[EXERCISE DATA — start]

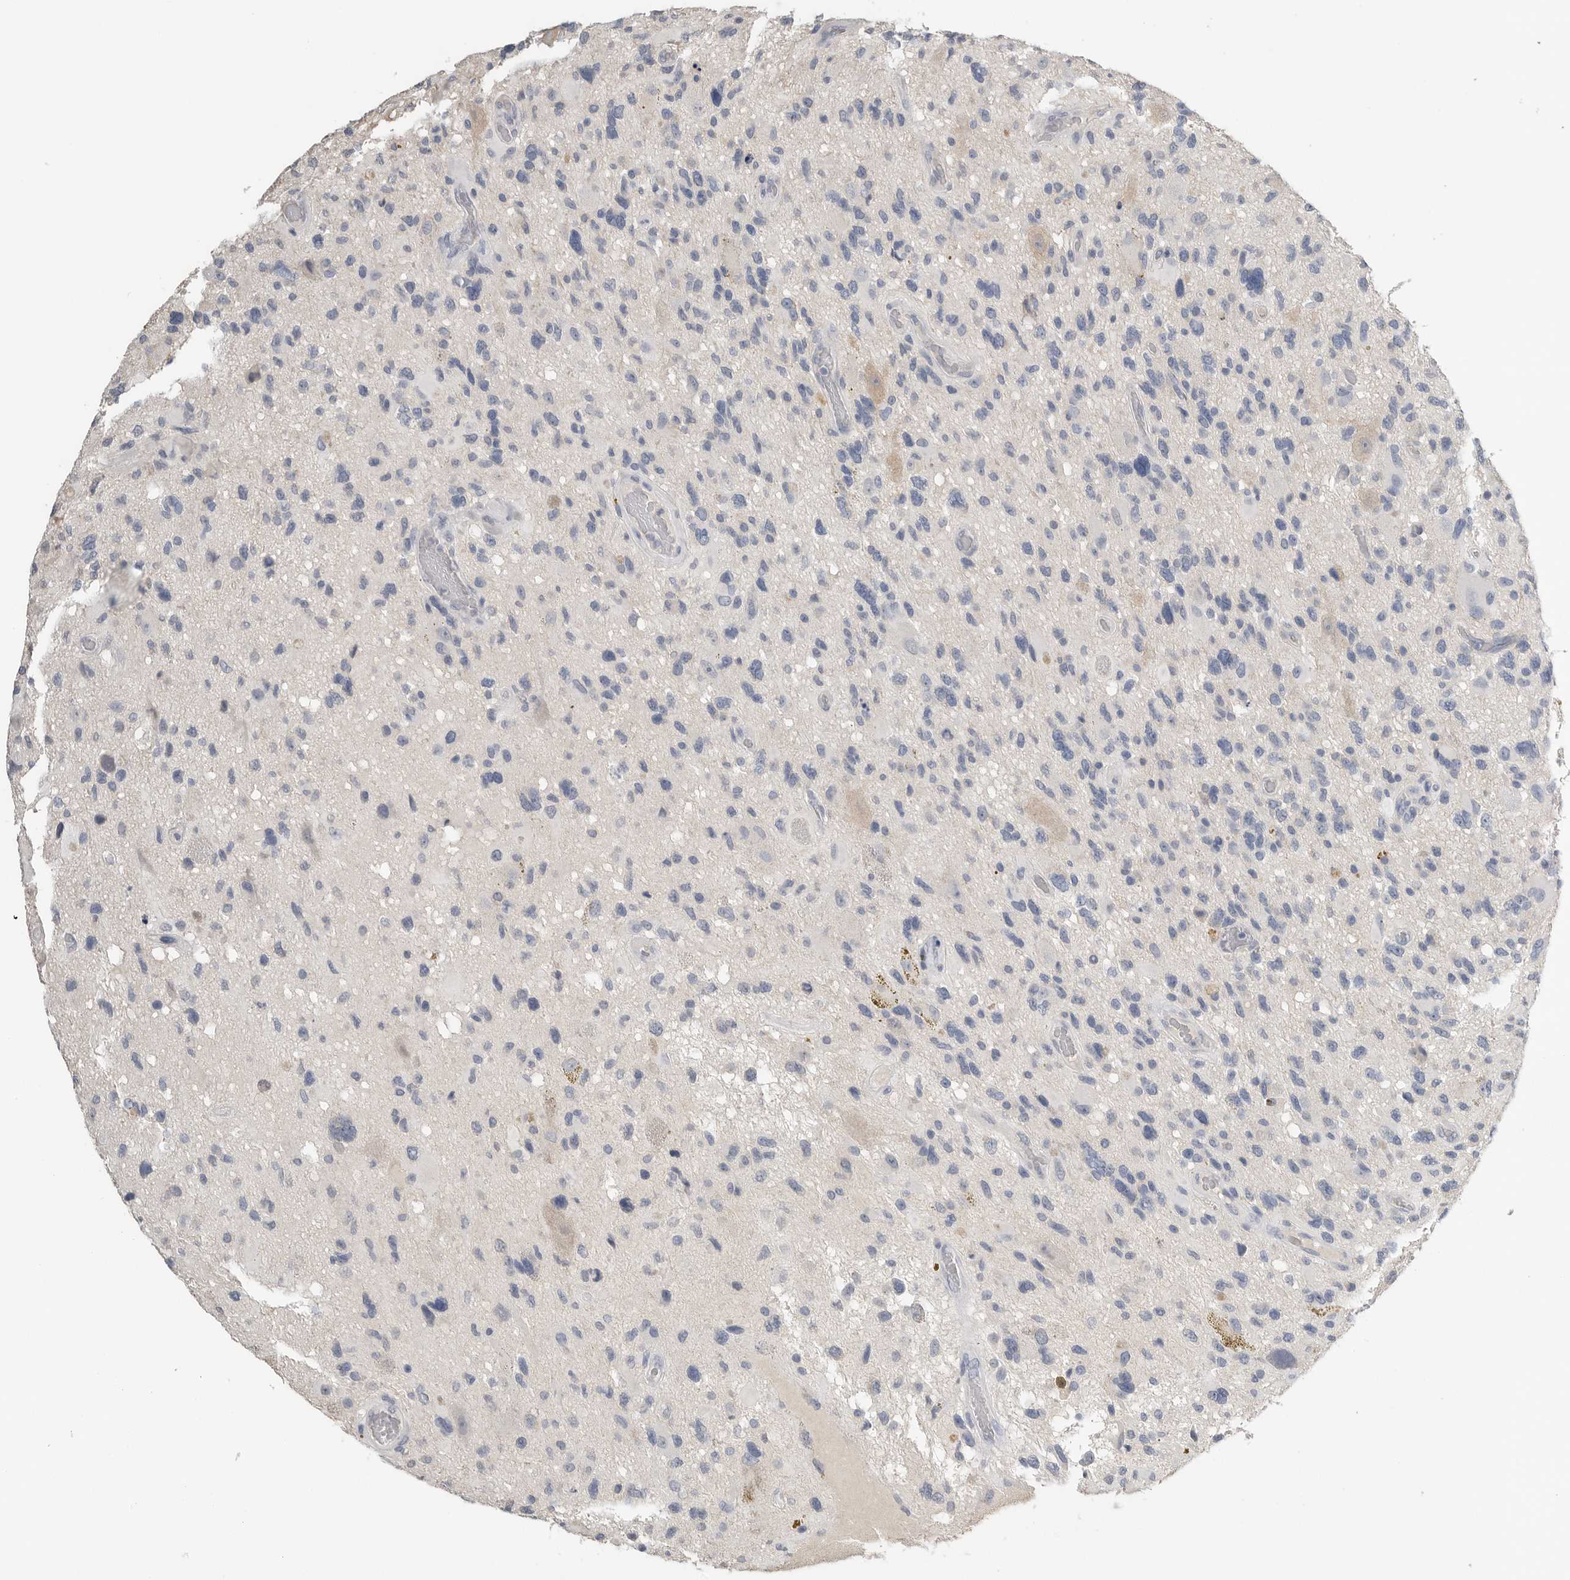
{"staining": {"intensity": "negative", "quantity": "none", "location": "none"}, "tissue": "glioma", "cell_type": "Tumor cells", "image_type": "cancer", "snomed": [{"axis": "morphology", "description": "Glioma, malignant, High grade"}, {"axis": "topography", "description": "Brain"}], "caption": "Immunohistochemistry of human glioma reveals no positivity in tumor cells. (Brightfield microscopy of DAB immunohistochemistry at high magnification).", "gene": "FABP6", "patient": {"sex": "male", "age": 33}}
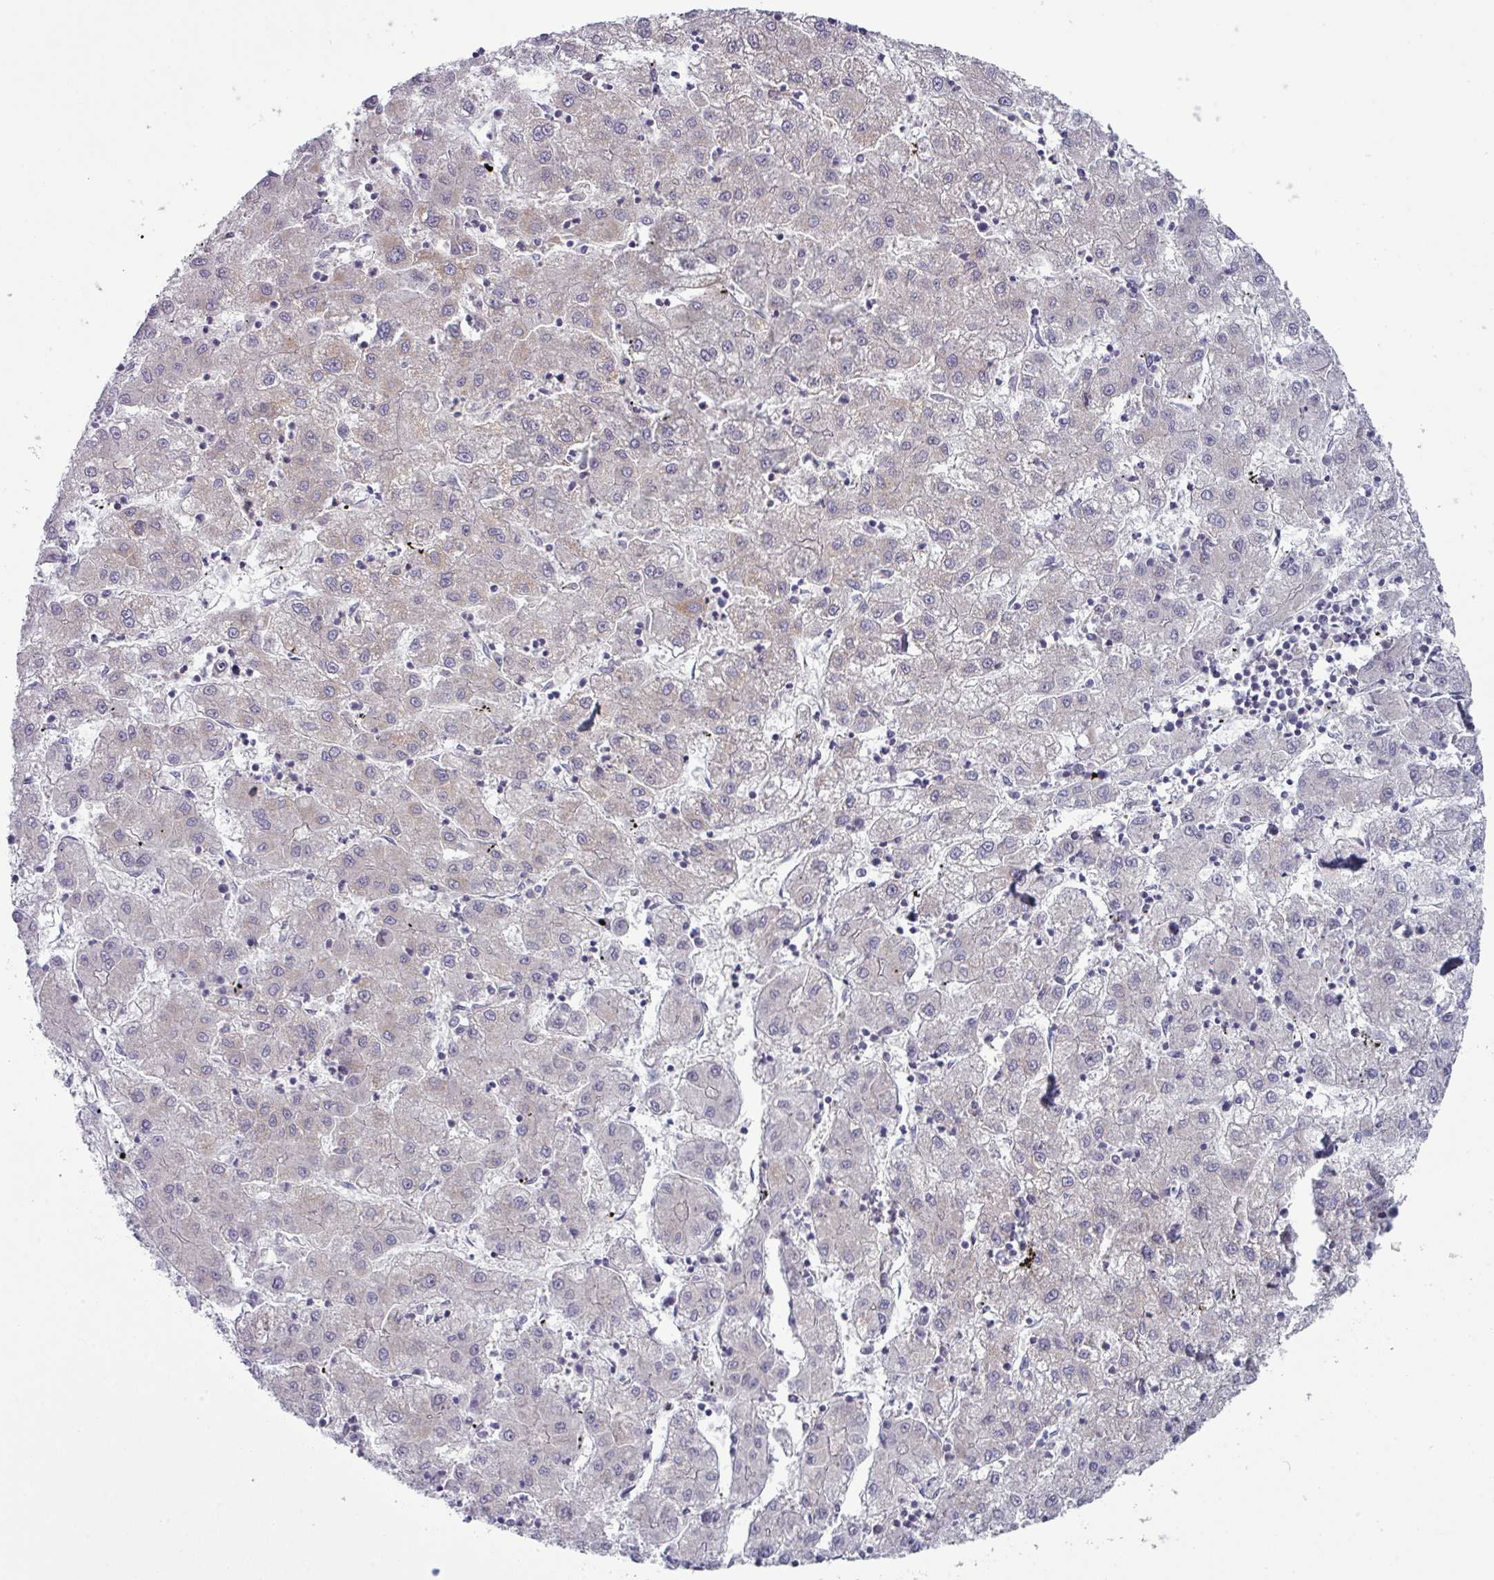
{"staining": {"intensity": "weak", "quantity": "<25%", "location": "cytoplasmic/membranous"}, "tissue": "liver cancer", "cell_type": "Tumor cells", "image_type": "cancer", "snomed": [{"axis": "morphology", "description": "Carcinoma, Hepatocellular, NOS"}, {"axis": "topography", "description": "Liver"}], "caption": "Immunohistochemistry (IHC) of human hepatocellular carcinoma (liver) shows no positivity in tumor cells. (DAB (3,3'-diaminobenzidine) immunohistochemistry (IHC) with hematoxylin counter stain).", "gene": "ZNF615", "patient": {"sex": "male", "age": 72}}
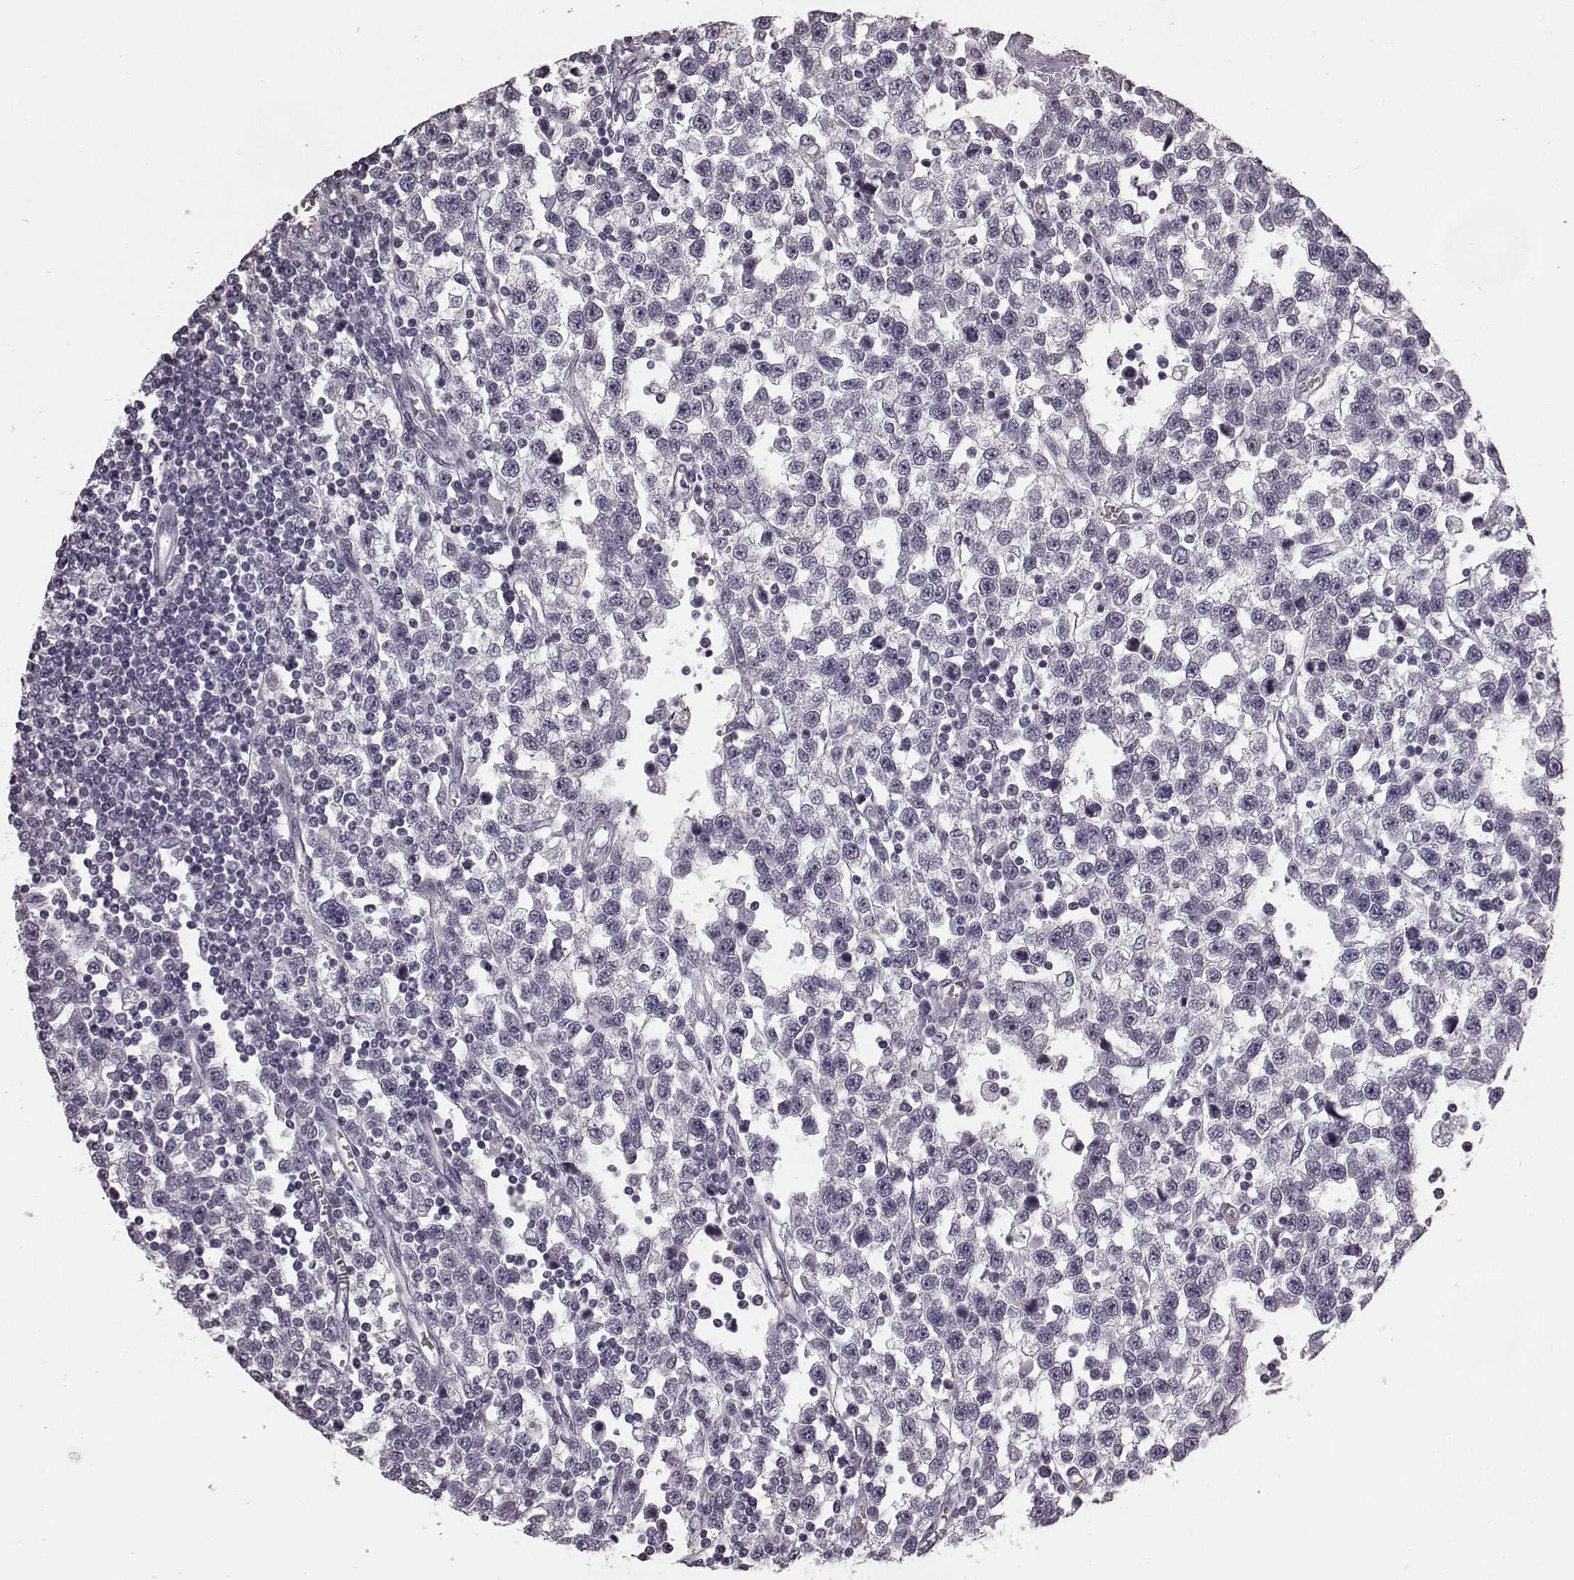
{"staining": {"intensity": "negative", "quantity": "none", "location": "none"}, "tissue": "testis cancer", "cell_type": "Tumor cells", "image_type": "cancer", "snomed": [{"axis": "morphology", "description": "Seminoma, NOS"}, {"axis": "topography", "description": "Testis"}], "caption": "Tumor cells are negative for protein expression in human seminoma (testis).", "gene": "TMPRSS15", "patient": {"sex": "male", "age": 34}}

[EXERCISE DATA — finish]

I would like the material repeated in full and exactly, with its images omitted.

{"staining": {"intensity": "negative", "quantity": "none", "location": "none"}, "tissue": "glioma", "cell_type": "Tumor cells", "image_type": "cancer", "snomed": [{"axis": "morphology", "description": "Glioma, malignant, High grade"}, {"axis": "topography", "description": "Brain"}], "caption": "Immunohistochemistry of human glioma reveals no positivity in tumor cells. (Brightfield microscopy of DAB immunohistochemistry at high magnification).", "gene": "FABP6", "patient": {"sex": "male", "age": 33}}
{"staining": {"intensity": "weak", "quantity": "<25%", "location": "cytoplasmic/membranous"}, "tissue": "liver cancer", "cell_type": "Tumor cells", "image_type": "cancer", "snomed": [{"axis": "morphology", "description": "Carcinoma, Hepatocellular, NOS"}, {"axis": "topography", "description": "Liver"}], "caption": "Immunohistochemistry (IHC) of human hepatocellular carcinoma (liver) shows no positivity in tumor cells. (DAB (3,3'-diaminobenzidine) immunohistochemistry (IHC) with hematoxylin counter stain).", "gene": "ZNF615", "patient": {"sex": "male", "age": 72}}
{"staining": {"intensity": "negative", "quantity": "none", "location": "none"}, "tissue": "testis cancer", "cell_type": "Tumor cells", "image_type": "cancer", "snomed": [{"axis": "morphology", "description": "Seminoma, NOS"}, {"axis": "topography", "description": "Testis"}], "caption": "Tumor cells are negative for protein expression in human seminoma (testis).", "gene": "TMPRSS15", "patient": {"sex": "male", "age": 34}}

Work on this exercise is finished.